At a low point in life, he took inspiration from his parents.
“Just keep moving,” Whittaker said. “That’s something my parents have always said, something my dad has always taught me on the trail, ‘You can’t slow down, you can’t stop.’”
In advance of his 2010 Everest ascent, Whittaker climbed 16,050-foot Mount Vinson on Antarctica and Argentina’s Aconcagua, second only to Everest at 22,838 feet.
When it was time to make his climb, Whittaker carried a valuable memento of his fathers.
“He was kind enough to give me his original journal from 1963,” Whittaker said. “And I’d always refer to it during the climb. I read it many different times.”
Whittaker also leaned on a passage during a particularly upsetting period.
“I got really sick on the trek into base camp,” Whittaker said. “I was feeling bad worried I wasn’t going to have the strength for the climb, that I’d be too weak for the entire trip.
“And I’d always had this perception of my dad as indestrucible. But I found a passage where he woke up at night, completely sick to stomach, and he couldn’t help it and puked all over his tent. I read that and made me feel like, well, if he was sick I could do it, too.”
Whittaker successfully made the summit of Everest twice, but he said he’s never conquered the mountain.
“I’ve never had the sense you can conquer the mountain,” Whittaker said.
“I’ve seen that in print, ‘Whittaker conquers Everest,’ and what an arrogant frame of mind.

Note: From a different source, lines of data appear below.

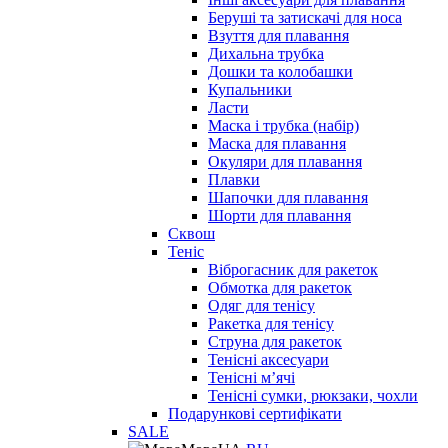
Беруші та затискачі для носа
Взуття для плавання
Дихальна трубка
Дошки та колобашки
Купальники
Ласти
Маска і трубка (набір)
Маска для плавання
Окуляри для плавання
Плавки
Шапочки для плавання
Шорти для плавання
Сквош
Теніс
Віброгасник для ракеток
Обмотка для ракеток
Одяг для тенісу
Ракетка для тенісу
Струна для ракеток
Тенісні аксесуари
Тенісні мʼячі
Тенісні сумки, рюкзаки, чохли
Подарункові сертифікати
SALE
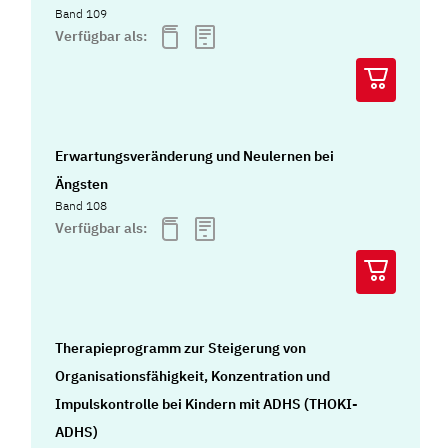
Band 109
Verfügbar als:
Erwartungsveränderung und Neulernen bei
Ängsten
Band 108
Verfügbar als:
Therapieprogramm zur Steigerung von
Organisationsfähigkeit, Konzentration und
Impulskontrolle bei Kindern mit ADHS (THOKI-
ADHS)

“The mountain allows you to get up and down. When I reached the top my overwhelming emotion was gratitude. I was so grateful for the support, our team sponsors and grateful to the mountain.
“It’s not about reaching the summit, it’s about many more things than that. The summit is the least important. I try to remind myself that taking risks can be a good thing, not unnecessary or thrill-seeking risks necessarily, but being able to get outside of your comfort zone, and that’s how we learn and grown as people.”
Whittaker has now spent the last five years working as a climbing ranger from May to October on the faces and glaciers that make up Mount Baker, whose snow-covered peak is visible from much of his hometown.
During those stints, he’s had the opportunity to foster a sense of wonder and well-being derived from nature with groups from the North Cascades Institute.
“It’s been really fulfilling to be out on the mountain with people who had never experienced the wilderness before,” Whittaker said.
“Some of these people have never even been camping, so to see nature through their eyes, to share in that experience and watch how they transformed and changed has been amazing.”
He considers Baker his home mountain. And the view from the summit offers a glimpse of the area that helped mold him.
“On those clear summer days it’s pretty cool to look out and see PT and see the Olympic Peninsula,” Whittaker said.